Heather Dlugosz, MD, CEDS LinkAttending Psychiatrist, CincinnatiDr. Dlugosz, an Eating Recovery Center, Cincinnati staff psychiatrist, has experience with the treatment of eating, mood and ...READ MORE
Reviewed by Heather Dlugosz, MD, CEDS
Chen, Y. W., Sherpa, A. D., & Aoki, C. (2018). Single injection of ketamine during mid‐adolescence promotes long‐lasting resilience to activity‐based anorexia of female mice by increasing food intake and attenuating hyperactivity as well as anxiety‐like behavior. International Journal of Eating Disorders, 51(8), 1020-1025.
Anorexia Nervosa has the highest mortality of any psychiatric illness (Crow et al. 2009), functional impacts that rival schizophrenia (Streigel-Moore et al. 2000) and is without any current FDA approved pharmacologic treatment options. The importance of research focused in pharmacologic interventions to help treat Anorexia Nervosa is imperative. In this study, researchers tested the effects of a single dose of Ketamine on female adolescent mice to developing activity based anorexia (ABA). Activity based anorexia (ABA) is a model in animals that captures the key features of anorexia including excessive voluntary exercise, food restriction, weight loss severity and increased anxiety following weight recovery. Vulnerability to activity based anorexia can be quantified by increased wheel exercise activity following food restriction which contributes to weight loss and prolonged stress-induced anxiety-like behavior in recovered animals that have been fully weight restored.

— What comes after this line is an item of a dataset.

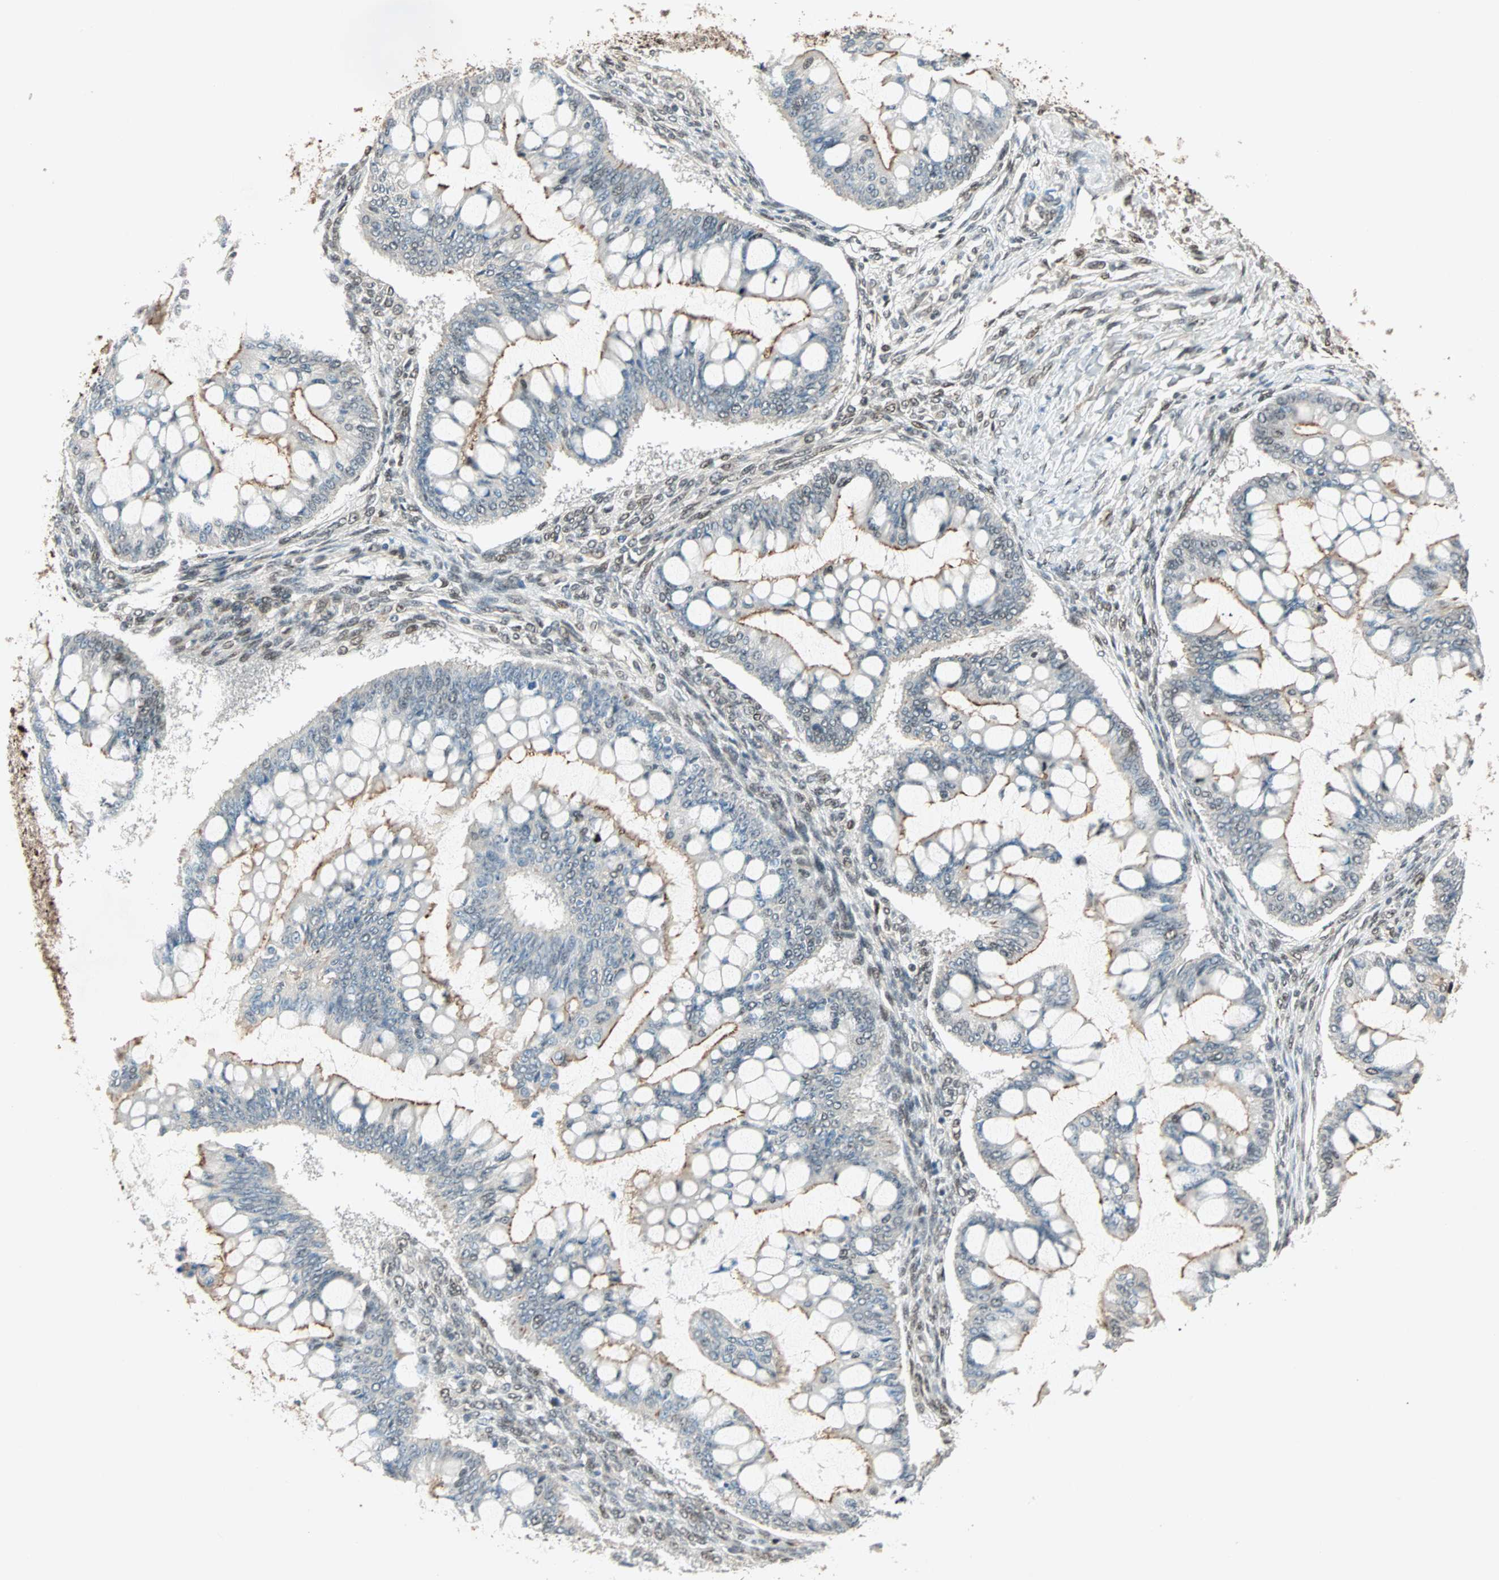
{"staining": {"intensity": "moderate", "quantity": "<25%", "location": "cytoplasmic/membranous"}, "tissue": "ovarian cancer", "cell_type": "Tumor cells", "image_type": "cancer", "snomed": [{"axis": "morphology", "description": "Cystadenocarcinoma, mucinous, NOS"}, {"axis": "topography", "description": "Ovary"}], "caption": "Brown immunohistochemical staining in ovarian cancer demonstrates moderate cytoplasmic/membranous expression in approximately <25% of tumor cells. Using DAB (brown) and hematoxylin (blue) stains, captured at high magnification using brightfield microscopy.", "gene": "MDC1", "patient": {"sex": "female", "age": 73}}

Ketamine was selected in this study given it has recently received increased attention related to its reduction of acute suicidality following a single dose (Lee et al. 2015), quick antidepressant effects, and its anxiolytic effects in humans and animals (Yi-Wen Chen et al. 2018). Ketamine works to non-competitively block the action of the N-Methyl-D-aspartate (NMDA) receptor found in never cells. In adolescent female mice exposed to activity based anorexia, there are brain changes in the regions that are involved in regulating anxiety including the dorsal and ventral hippocampus. In the dorsal hippocampus, a mouse’s vulnerability to developing anxiety based anorexia based on weight loss correlates to increased levels of specific subunits of the NMDA receptor (Chen, Actor-Engel et al. 2017). In the study, researchers therefore, hypothesized whether a single dose of Ketamine could decrease vulnerability to the development of activity based anorexia based on the mechanism of action of Ketamine on the subunits of the NMDA receptor.
Adolescent female mice underwent activity based anorexia induction by exposing them to food restriction in mid adolescence followed by a recovery period and then food restriction again in late adolescence followed by a second recovery period. 2 varying doses of Ketamine (3 or 30mg) were administered once during the 1st period of food restriction. They measured food consumption, body weight, wheel running activity daily and anxiety-like behaviors with a specialized maze test.
Results showed that the 30mg dose of Ketamine increased food intake compared to controls during the 1st restriction period, facilitated weight gain in the 1st period of recovery and in the 2nd restriction period increased food intake and weight gain in the feeding hours. At the end of the 2nd restriction period, the group receiving the higher dose of Ketamine showed marginally less weight loss compared to the controls. Both Ketamine groups also showed reduced wheel running activity compared to controls and reduced anxiety-like behaviors. In the second recovery period, both Ketamine groups gained more weight than the control group.
Why is This important?
This study demonstrates that a single higher dose of Ketamine supports a reduction in susceptibility to activity based anorexia exposure effects in female mice. The observed effects of Ketamine create hope for its utility in supporting resilience to recurrence of activity based anorexia. With no current psychopharmacologic treatments for Anorexia Nervosa, positive studies like this one will encourage further research in humans.